● **Request**:
Reproduce the text of all the records below word for word, leaving the pictures out of your answer.

[Stored data entries]

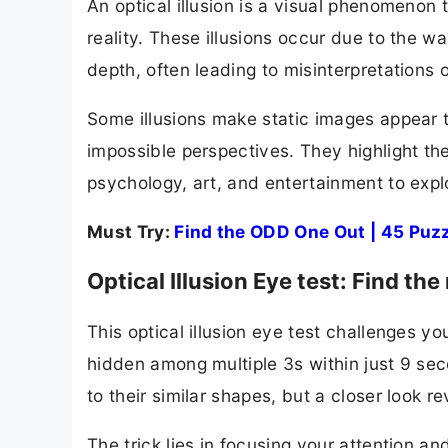
An optical illusion is a visual phenomenon 
reality. These illusions occur due to the wa
depth, often leading to misinterpretations 
Some illusions make static images appear to
impossible perspectives. They highlight th
psychology, art, and entertainment to explo
Must Try:
Find the ODD One Out | 45 Puzz
Optical Illusion Eye test: Find 
This optical illusion eye test challenges y
hidden among multiple 3s within just 9 sec
to their similar shapes, but a closer look r
The trick lies in focusing your attention an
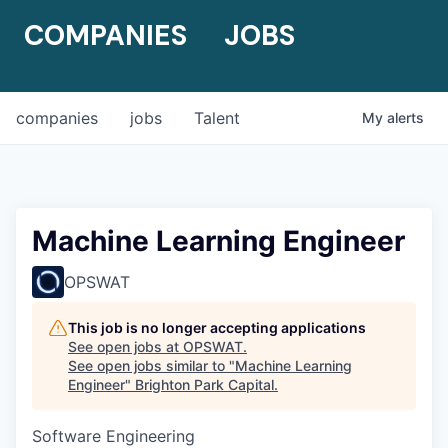
COMPANIES
JOBS
companies
jobs
Talent
My
alerts
Machine Learning Engineer
OPSWAT
This job is no longer accepting applications
See open jobs at
OPSWAT
.
See open jobs similar to "
Machine Learning
Engineer
"
Brighton Park Capital
.
Software Engineering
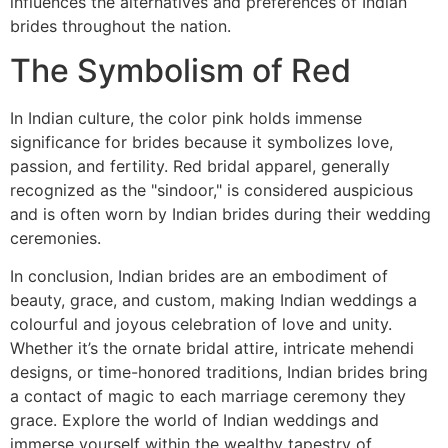
influences the alternatives and preferences of Indian
brides throughout the nation.
The Symbolism of Red
In Indian culture, the color pink holds immense
significance for brides because it symbolizes love,
passion, and fertility. Red bridal apparel, generally
recognized as the "sindoor," is considered auspicious
and is often worn by Indian brides during their wedding
ceremonies.
In conclusion, Indian brides are an embodiment of
beauty, grace, and custom, making Indian weddings a
colourful and joyous celebration of love and unity.
Whether it’s the ornate bridal attire, intricate mehendi
designs, or time-honored traditions, Indian brides bring
a contact of magic to each marriage ceremony they
grace. Explore the world of Indian weddings and
immerse yourself within the wealthy tapestry of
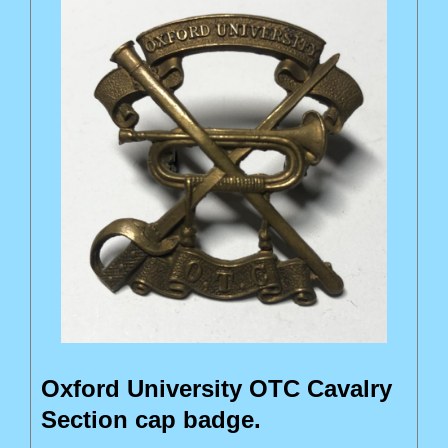
Oxford University OTC Cavalry
Section cap badge.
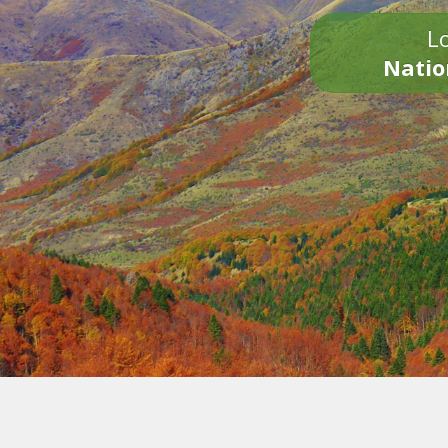
Lo
Natio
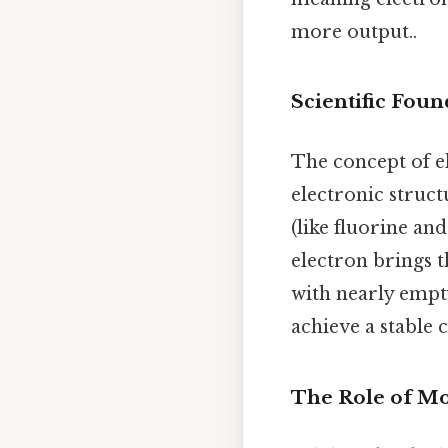
more output..
Scientific Foun
The concept of ele
electronic struct
(like fluorine an
electron brings t
with nearly empty
achieve a stable 
The Role of M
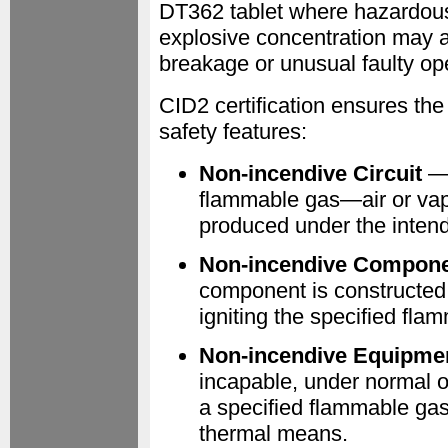
DT362 tablet where hazardous 
explosive concentration may ac
breakage or unusual faulty op
CID2 certification ensures th
safety features:
Non-incendive Circuit
— 
flammable gas—air or vapo
produced under the intend
Non-incendive Compon
component is constructed 
igniting the specified fl
Non-incendive Equipme
incapable, under normal op
a specified flammable gas
thermal means.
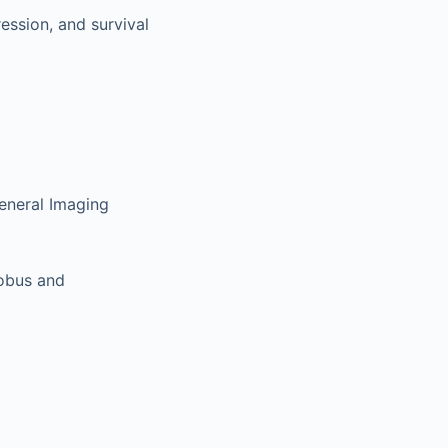
ession, and survival
eneral Imaging
lobus and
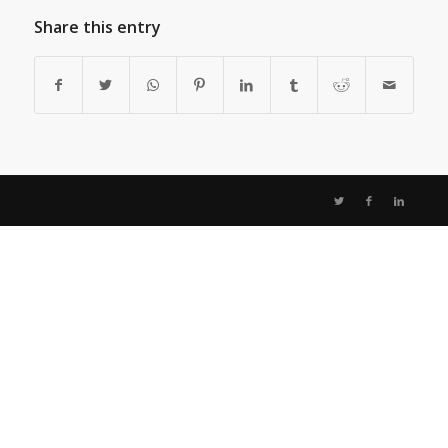
Share this entry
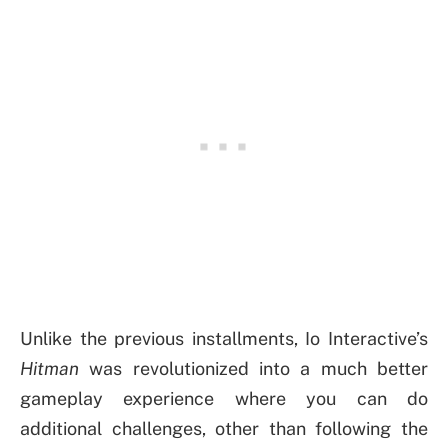
Unlike the previous installments, Io Interactive’s
Hitman
was revolutionized into a much better
gameplay experience where you can do
additional challenges, other than following the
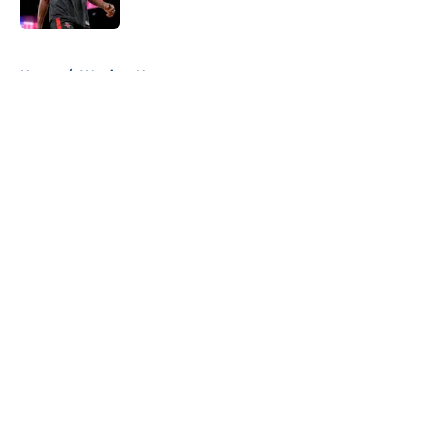
Published by on Invalid Date
5 related articles loaded
Home
/
Warriors News
About
Openings
Contact
Our 300+ Sites
FanSided Daily
Pitch a Story
Privacy Policy
Terms of Use
Cookie Policy
Legal Disclaimer
Accessibility Statement
A-Z Index
Cookies Settings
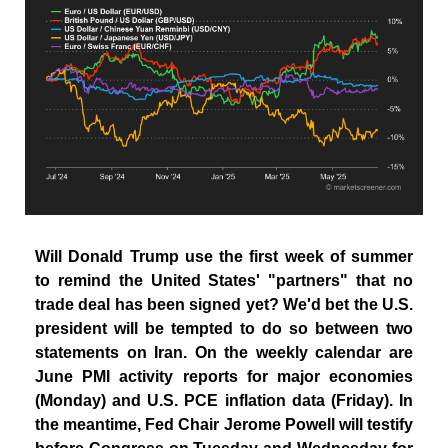
Will Donald Trump use the first week of summer
to remind the United States' "partners" that no
trade deal has been signed yet? We'd bet the U.S.
president will be tempted to do so between two
statements on Iran. On the weekly calendar are
June PMI activity reports for major economies
(Monday) and U.S. PCE inflation data (Friday). In
the meantime, Fed Chair Jerome Powell will testify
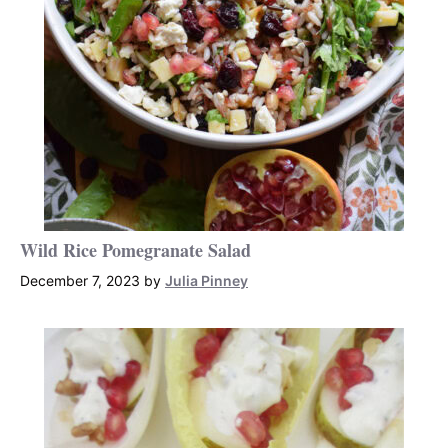
Wild Rice Pomegranate Salad
December 7, 2023
by
Julia Pinney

● **Result below**:
An optical illusion is a visual phenomenon 
reality. These illusions occur due to the wa
depth, often leading to misinterpretations 
Some illusions make static images appear to
impossible perspectives. They highlight th
psychology, art, and entertainment to explo
Must Try:
Find the ODD One Out | 45 Puzz
Optical Illusion Eye test: Find 
This optical illusion eye test challenges y
hidden among multiple 3s within just 9 sec
to their similar shapes, but a closer look r
The trick lies in focusing your attention an
COMPANIES
JOBS
companies
jobs
Talent
My
alerts
Machine Learning Engineer
OPSWAT
This job is no longer accepting applications
See open jobs at
OPSWAT
.
See open jobs similar to "
Machine Learning
Engineer
"
Brighton Park Capital
.
Software Engineering
influences the alternatives and preferences of Indian
brides throughout the nation.
The Symbolism of Red
In Indian culture, the color pink holds immense
significance for brides because it symbolizes love,
passion, and fertility. Red bridal apparel, generally
recognized as the "sindoor," is considered auspicious
and is often worn by Indian brides during their wedding
ceremonies.
In conclusion, Indian brides are an embodiment of
beauty, grace, and custom, making Indian weddings a
colourful and joyous celebration of love and unity.
Whether it’s the ornate bridal attire, intricate mehendi
designs, or time-honored traditions, Indian brides bring
a contact of magic to each marriage ceremony they
grace. Explore the world of Indian weddings and
immerse yourself within the wealthy tapestry of
Oxford University OTC Cavalry
Section cap badge.
Lo
Natio
more output..
Scientific Foun
The concept of ele
electronic struct
(like fluorine an
electron brings t
with nearly empty
achieve a stable 
The Role of M
DT362 tablet where hazardous 
explosive concentration may ac
breakage or unusual faulty op
CID2 certification ensures th
safety features:
Non-incendive Circuit
— 
flammable gas—air or vapo
produced under the intend
Non-incendive Compon
component is constructed 
igniting the specified fl
Non-incendive Equipme
incapable, under normal op
a specified flammable gas
thermal means.
ession, and survival
eneral Imaging
lobus and
Share this entry
Unlike the previous installments, Io Interactive’s
Hitman
was revolutionized into a much better
gameplay experience where you can do
additional challenges, other than following the
Published by on Invalid Date
5 related articles loaded
Home
/
Warriors News
About
Openings
Contact
Our 300+ Sites
FanSided Daily
Pitch a Story
Privacy Policy
Terms of Use
Cookie Policy
Legal Disclaimer
Accessibility Statement
A-Z Index
Cookies Settings
Will Donald Trump use the first week of summer
to remind the United States' "partners" that no
trade deal has been signed yet? We'd bet the U.S.
president will be tempted to do so between two
statements on Iran. On the weekly calendar are
June PMI activity reports for major economies
(Monday) and U.S. PCE inflation data (Friday). In
the meantime, Fed Chair Jerome Powell will testify
Wild Rice Pomegranate Salad
December 7, 2023
by
Julia Pinney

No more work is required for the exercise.